## SOURCE EXTRACT
+ + + + +

This introductory notice is intended to allow anybody to evaluate
some basic features of the OODoc modules. The full reference manual
is a set of OpenOffice::OODoc::xxx manual pages (where xxx is the
codename of a particular submodule).

Just before reading this intro, it's a good idea to have a look at the
short (and commented) examples provided in the distribution.

There is an alternative intro for french-reading users. It's available in
PDF (http://jean.marie.gouarne.online.fr/doc/oodoc_guide.pdf) or SXW
format (http://jean.marie.gouarne.online.fr/doc/oodoc_guide.sxw).

=head1	Overview

The main goal of the Perl Open Office Document Connector (OODoc) is to allow
quick application development in 2 areas:

- replacement of old-style, proprietary, client-based macros for intensive
and non-interactive document processing;

- direct read/write operations by enterprise software on office documents,
and/or document-driven applications.

+ + + + +

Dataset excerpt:
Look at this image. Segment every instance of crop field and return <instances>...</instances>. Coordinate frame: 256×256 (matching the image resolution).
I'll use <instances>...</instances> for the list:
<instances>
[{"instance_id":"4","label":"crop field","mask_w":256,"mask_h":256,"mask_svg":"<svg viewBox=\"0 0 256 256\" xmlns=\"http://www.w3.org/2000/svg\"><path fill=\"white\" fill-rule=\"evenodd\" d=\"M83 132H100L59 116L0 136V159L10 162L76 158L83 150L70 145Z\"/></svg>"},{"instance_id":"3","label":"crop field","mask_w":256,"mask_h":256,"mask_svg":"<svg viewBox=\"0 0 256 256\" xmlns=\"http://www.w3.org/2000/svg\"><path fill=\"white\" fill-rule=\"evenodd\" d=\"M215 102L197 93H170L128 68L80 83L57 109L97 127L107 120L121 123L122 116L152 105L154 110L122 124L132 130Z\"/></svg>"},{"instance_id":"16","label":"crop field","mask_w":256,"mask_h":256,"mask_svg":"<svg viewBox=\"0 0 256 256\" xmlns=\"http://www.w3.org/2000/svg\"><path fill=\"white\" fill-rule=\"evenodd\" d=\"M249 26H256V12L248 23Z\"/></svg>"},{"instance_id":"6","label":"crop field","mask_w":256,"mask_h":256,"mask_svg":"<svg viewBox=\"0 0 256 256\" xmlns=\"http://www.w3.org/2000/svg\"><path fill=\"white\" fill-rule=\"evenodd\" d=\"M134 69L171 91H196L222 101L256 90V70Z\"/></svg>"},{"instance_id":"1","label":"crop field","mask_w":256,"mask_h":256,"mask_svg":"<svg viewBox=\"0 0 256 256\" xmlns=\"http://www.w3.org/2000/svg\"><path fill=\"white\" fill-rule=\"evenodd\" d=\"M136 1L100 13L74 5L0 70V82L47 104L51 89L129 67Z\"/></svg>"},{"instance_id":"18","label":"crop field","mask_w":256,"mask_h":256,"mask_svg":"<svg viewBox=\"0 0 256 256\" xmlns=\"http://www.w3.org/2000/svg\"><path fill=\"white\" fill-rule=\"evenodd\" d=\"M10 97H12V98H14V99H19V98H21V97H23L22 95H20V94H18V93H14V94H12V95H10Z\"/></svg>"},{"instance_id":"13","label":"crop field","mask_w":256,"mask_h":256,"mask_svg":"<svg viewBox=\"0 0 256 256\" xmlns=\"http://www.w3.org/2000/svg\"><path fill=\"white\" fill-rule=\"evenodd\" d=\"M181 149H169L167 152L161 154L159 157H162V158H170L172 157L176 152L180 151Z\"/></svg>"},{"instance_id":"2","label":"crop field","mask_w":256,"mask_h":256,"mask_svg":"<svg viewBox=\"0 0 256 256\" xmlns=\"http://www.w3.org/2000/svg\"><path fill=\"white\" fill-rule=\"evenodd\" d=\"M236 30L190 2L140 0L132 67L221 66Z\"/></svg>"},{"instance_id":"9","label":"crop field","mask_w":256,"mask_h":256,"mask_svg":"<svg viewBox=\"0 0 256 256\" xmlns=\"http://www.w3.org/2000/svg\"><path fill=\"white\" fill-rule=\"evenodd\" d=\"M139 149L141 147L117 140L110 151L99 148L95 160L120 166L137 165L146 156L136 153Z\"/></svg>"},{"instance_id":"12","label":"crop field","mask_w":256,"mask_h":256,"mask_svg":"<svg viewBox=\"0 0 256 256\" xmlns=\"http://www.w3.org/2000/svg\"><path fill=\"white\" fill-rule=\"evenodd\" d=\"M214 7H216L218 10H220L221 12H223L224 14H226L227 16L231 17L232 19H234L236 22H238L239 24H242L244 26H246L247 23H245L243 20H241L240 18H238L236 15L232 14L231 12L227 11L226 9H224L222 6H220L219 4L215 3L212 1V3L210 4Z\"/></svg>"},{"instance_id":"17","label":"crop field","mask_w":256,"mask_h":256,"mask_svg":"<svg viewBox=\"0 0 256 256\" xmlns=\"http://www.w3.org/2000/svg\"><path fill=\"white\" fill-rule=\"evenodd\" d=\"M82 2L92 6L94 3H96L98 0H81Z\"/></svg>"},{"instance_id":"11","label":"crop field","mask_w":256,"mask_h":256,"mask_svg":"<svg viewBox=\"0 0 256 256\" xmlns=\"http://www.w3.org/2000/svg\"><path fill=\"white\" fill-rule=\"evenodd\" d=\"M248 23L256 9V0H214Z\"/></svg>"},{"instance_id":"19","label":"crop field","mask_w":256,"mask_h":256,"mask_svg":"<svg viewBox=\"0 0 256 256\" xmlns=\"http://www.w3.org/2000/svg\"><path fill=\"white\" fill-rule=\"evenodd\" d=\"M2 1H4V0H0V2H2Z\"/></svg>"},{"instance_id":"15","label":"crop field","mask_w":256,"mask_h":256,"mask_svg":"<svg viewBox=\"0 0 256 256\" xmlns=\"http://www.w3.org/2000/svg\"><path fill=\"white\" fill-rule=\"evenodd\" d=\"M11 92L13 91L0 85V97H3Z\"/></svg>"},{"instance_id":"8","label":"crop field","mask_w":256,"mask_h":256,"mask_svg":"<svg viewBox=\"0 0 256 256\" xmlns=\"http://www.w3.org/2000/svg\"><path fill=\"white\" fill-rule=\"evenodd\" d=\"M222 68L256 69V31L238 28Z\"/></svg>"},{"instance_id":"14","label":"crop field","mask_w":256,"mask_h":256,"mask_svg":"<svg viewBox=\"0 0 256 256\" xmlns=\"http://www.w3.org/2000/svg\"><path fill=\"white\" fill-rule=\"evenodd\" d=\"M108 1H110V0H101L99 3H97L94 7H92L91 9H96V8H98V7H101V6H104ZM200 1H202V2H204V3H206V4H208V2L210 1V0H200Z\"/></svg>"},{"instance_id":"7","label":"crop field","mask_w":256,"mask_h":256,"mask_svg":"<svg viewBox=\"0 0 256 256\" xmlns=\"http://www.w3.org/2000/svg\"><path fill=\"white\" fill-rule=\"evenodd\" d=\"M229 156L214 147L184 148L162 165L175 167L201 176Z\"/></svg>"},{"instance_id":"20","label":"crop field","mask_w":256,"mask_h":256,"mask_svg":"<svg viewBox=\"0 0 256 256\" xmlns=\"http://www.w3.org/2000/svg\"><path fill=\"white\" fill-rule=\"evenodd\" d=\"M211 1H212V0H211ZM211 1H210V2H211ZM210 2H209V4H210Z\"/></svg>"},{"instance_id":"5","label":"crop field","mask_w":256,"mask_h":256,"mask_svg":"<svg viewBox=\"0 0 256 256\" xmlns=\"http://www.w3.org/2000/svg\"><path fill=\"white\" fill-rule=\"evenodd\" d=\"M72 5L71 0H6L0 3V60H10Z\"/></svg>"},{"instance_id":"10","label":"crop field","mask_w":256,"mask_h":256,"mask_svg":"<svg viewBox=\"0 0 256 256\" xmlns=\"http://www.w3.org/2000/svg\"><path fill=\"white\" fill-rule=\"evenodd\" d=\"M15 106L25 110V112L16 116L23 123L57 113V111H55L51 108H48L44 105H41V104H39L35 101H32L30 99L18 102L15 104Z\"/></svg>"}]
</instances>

+ + + + +

Answer these questions from the OODoc introduction.
1. What makes up the full reference manual?
2. In which two formats is the alternative intro for French-reading users available?
3. What is the full name that OODoc abbreviates?

## ANSWER TO THIS TASK
1. A set of OpenOffice::OODoc::xxx manual pages, where xxx is the codename of a particular submodule.
2. PDF and SXW.
3. Perl Open Office Document Connector.